§ **What the exercise asks**: Every line of the records below that holds the word "estimate" should be copied out.

[Before-and-after change data]
━━━━━━━━━━━━━━━━
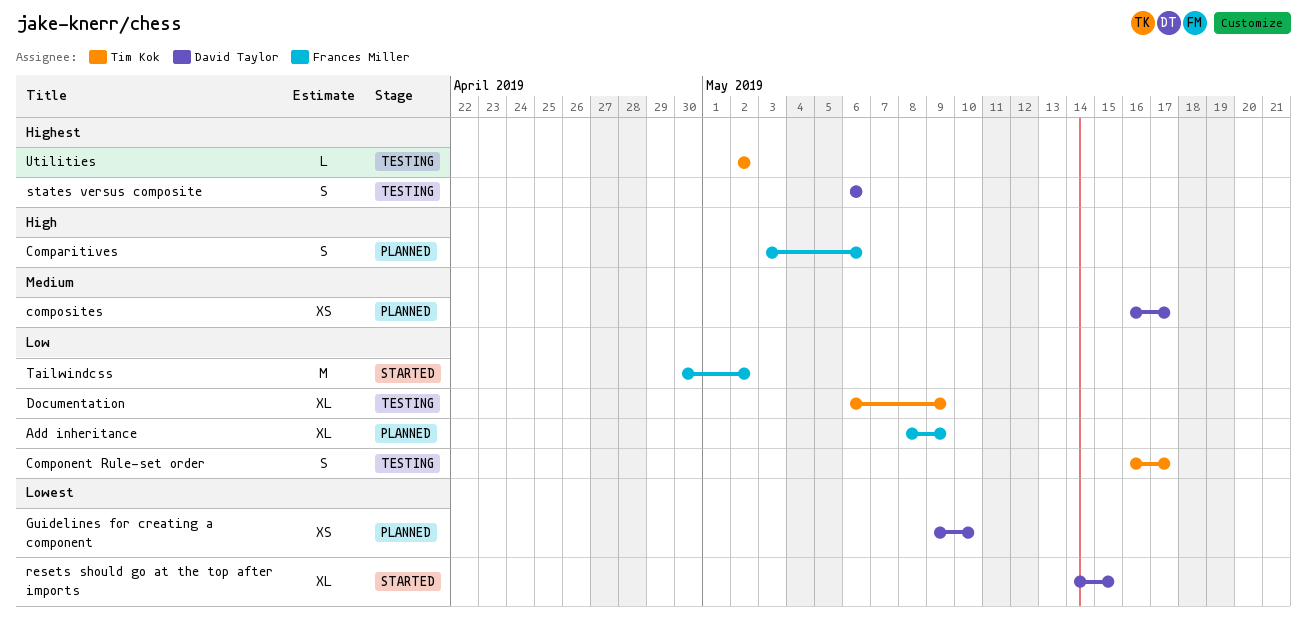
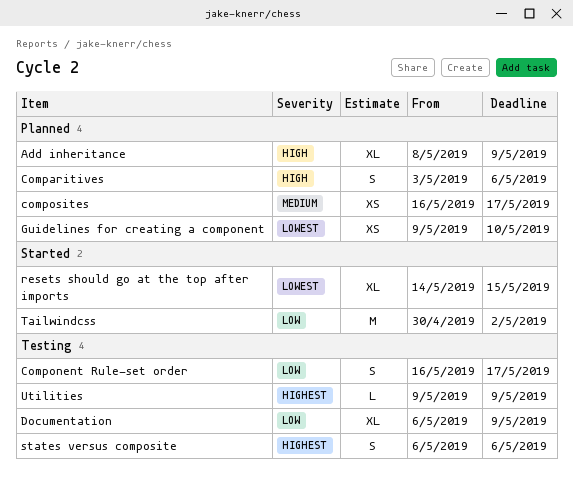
Add inheritance, priority: Low -> High
Utilities, start: May 2 -> May 9
Utilities, due: May 2 -> May 9

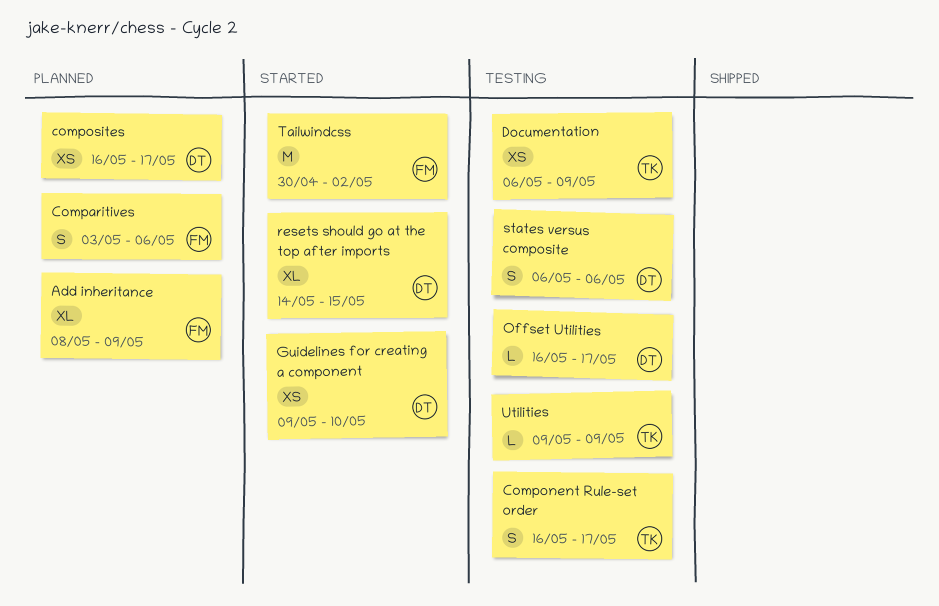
Documentation, estimate: XL -> XS
Guidelines for creating a component, status: Planned -> Started
Offset Utilities: none -> present

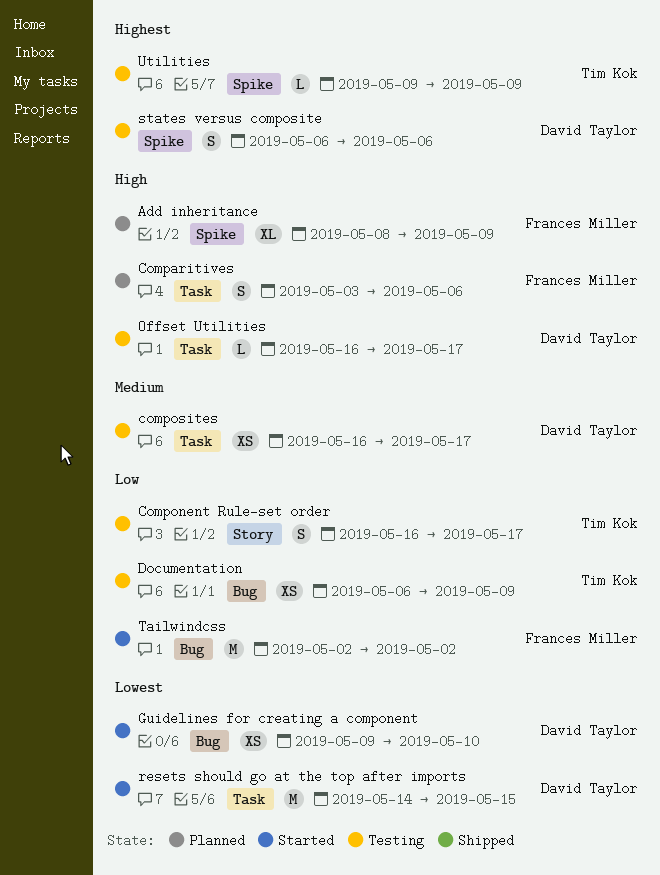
composites, status: Planned -> Testing
resets should go at the top after imports, estimate: XL -> M
Tailwindcss, start: Apr 30 -> May 2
━━━━━━━━━━━━━━━━
§ **Written solution**:
Documentation, estimate: XL -> XS
resets should go at the top after imports, estimate: XL -> M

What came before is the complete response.